My full review of this very useful handbook is here. The short version is that I was only a quarter of the way through the digital ARC before I ordered a paperback copy. I’ve already referred to it twice in the last two weeks. A keeper for my Writing shelf.
WALKING ON WATER
By Madeleine L’Engle
GENRE: Non-fiction/ Essays/ Christian/ Writing
In this classic book, Madeleine L’Engle addresses the questions, What makes art Christian? What does it mean to be a Christian artist? What is the relationship between faith and art? Through L’Engle’s beautiful and insightful essays, readers will find themselves called to what the author views as the prime tasks of an artist: to listen, to remain aware, and to respond to creation through one’s own art.

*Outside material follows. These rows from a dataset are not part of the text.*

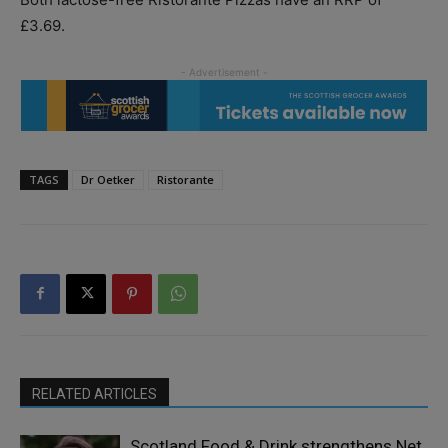
£3.69.
TAGS
Dr Oetker
Ristorante
RELATED ARTICLES
Scotland Food & Drink strengthens Net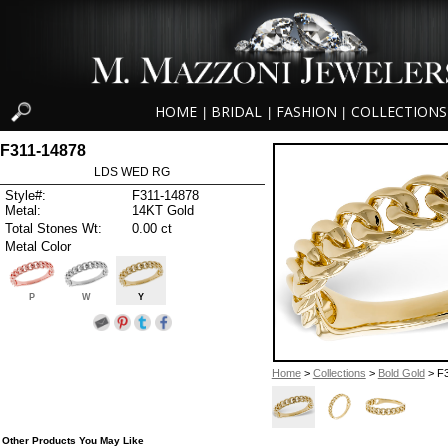
HOME
BRIDAL
FASHION
COLLECTIONS
|
|
|
F311-14878
LDS WED RG
Style#:
F311-14878
Metal:
14KT Gold
Total Stones Wt:
0.00 ct
Metal Color
P
W
Y
Home
>
Collections
>
Bold Gold
> F
Other Products You May Like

Madeleine L’Engle’s middle grade fantasy novels delighted me so much as a child and teenager. I loved her settings, her characters and the emotion she was able to convey to me as a reader. I didn’t know she was a Christian and the books aren’t overtly Christian in any way, although they are spiritual. Now that I’m an adult, a Christian myself and a fantasy writer, I was really interested in what L’Engle has to say about the connection between her faith and her writing.
And what she has to say is absolutely brilliant and inspiring. I made copious notes as I went through this small volume and I know I’ll be re-reading it. Here are just two gems:
If it’s bad art, it’s bad religion, no matter how pious the subject.
Each work of art, whether it is a work of great genius or something very small, comes to the artist and says, “Here I am. Enflesh me. Give birth to me.”
But the whole book is a casket of precious stones, almost every line worth quoting.
I hope September will be able to live up to August in the reading department!
Your turn! What did you read in August? Any 5-star recommendations?